Excerpt —

Segment Open

# Maddie is peeing in her crate!



## Suzi (Oct 27, 2010)

I recently got laid off work, Maddie was use to being left for a few hours at a time without any accidents. In the last month when ever I leave her I come home to wet bedding. I really wanted the crate to be her den and had done a lot of resurch about it. 
I just could not stand the fact that she is wetting her safe place. So I have made a safe area in the kitchen for her to stay when I am gone. I have pads for accidents. Her crate is in their with the door open. 
I have noticed that the accidents happen when I get home because the pads have warm pee So would I do better to just let her pee in her crate?
She is doing fine left in the kitchen can play with toys I feel a little better about leaving her but we plain to do some traveling am I taking away her den?


----------



## davetgabby (Dec 29, 2007)

Hi Suzi, keep in mind the crate is a short term confinement tool. Dogs will general not eliminate in them ,unless they have no choice. You would be better with an expen type area with an area to relieve herself being it pee pads or litter or whatever. Here is a good article http://www.dogstardaily.com/training/errorless-housetraining


----------



## ls-indy (Apr 10, 2008)

Perhaps her crate is too large.... Maybe she knows she is supposed to pee on SOMETHING - not on the bare floor and has decided her crate is okay to pee in. I'm hoping someone with behavioral background will chime in here.....


----------



## lfung5 (Jun 30, 2007)

Suzi,
Maybe she is peeing out of excitement. If that's the case, I don't know what to tell you besides don't make a big deal over her when you get home you. Just be calm and tell her to sit, before touching her. I am not sure if this is a good suggestion, but might be worth a try. If she is actually having accidents, put treats and food on her bed. Most pups won't pee where they eat.... Maybe that will stop her from peeing on it.Good luck!


----------



## The Laughing Magpie (Aug 20, 2009)

Maddie is still very young and small she can not hold it as long as an older dog. Also sometimes female puppies get excited and wet. In one of my dog class there is a large size 6 month old female and she stills wets when she gets excited. Best leave some pads out.

Segment Closed

Data excerpts —
Segment Open

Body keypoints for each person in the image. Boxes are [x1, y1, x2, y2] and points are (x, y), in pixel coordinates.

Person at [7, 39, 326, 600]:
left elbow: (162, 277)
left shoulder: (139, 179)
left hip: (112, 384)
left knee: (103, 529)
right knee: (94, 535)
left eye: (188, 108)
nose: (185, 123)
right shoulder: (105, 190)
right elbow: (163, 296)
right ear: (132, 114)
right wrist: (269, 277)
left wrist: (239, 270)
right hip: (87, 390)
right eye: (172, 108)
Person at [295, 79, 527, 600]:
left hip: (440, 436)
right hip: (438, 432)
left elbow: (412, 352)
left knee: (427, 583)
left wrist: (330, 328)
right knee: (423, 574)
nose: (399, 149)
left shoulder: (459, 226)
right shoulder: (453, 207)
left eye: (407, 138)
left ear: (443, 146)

Segment Closed
Segment Open

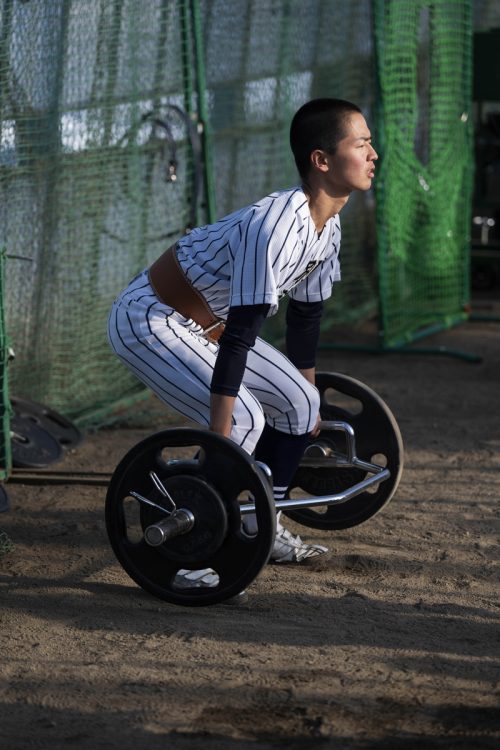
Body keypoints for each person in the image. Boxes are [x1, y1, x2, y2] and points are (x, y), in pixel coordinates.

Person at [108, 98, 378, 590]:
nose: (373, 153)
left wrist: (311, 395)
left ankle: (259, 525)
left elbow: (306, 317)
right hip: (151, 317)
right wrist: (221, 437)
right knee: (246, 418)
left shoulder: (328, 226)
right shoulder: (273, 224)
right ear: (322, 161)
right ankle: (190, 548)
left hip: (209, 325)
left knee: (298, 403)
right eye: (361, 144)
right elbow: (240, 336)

Segment Closed

Parts of the exercise —
**a.** Give a two-sentence summary of the forum thread about a puppy wetting her crate.
**b.** Reproduce the forum thread about a puppy wetting her crate from "She is doing" to "away her den?".
The listing has no connection to the forum thread about a puppy wetting her crate.

Replies —
**a.** Suzi writes that in the last month Maddie has been wetting her crate bedding whenever she is left, so she set up a safe kitchen area with pads and the crate door open, and she asks whether this takes away Maddie's den. The replies suggest that a crate is a short-term confinement tool and an expen with a relief area would work better, that the crate may be too large, that Maddie may be peeing from excitement, and that she is young and small and cannot hold it as long as an older dog.

**b.**
She is doing fine left in the kitchen can play with toys I feel a little better about leaving her but we plain to do some traveling am I taking away her den?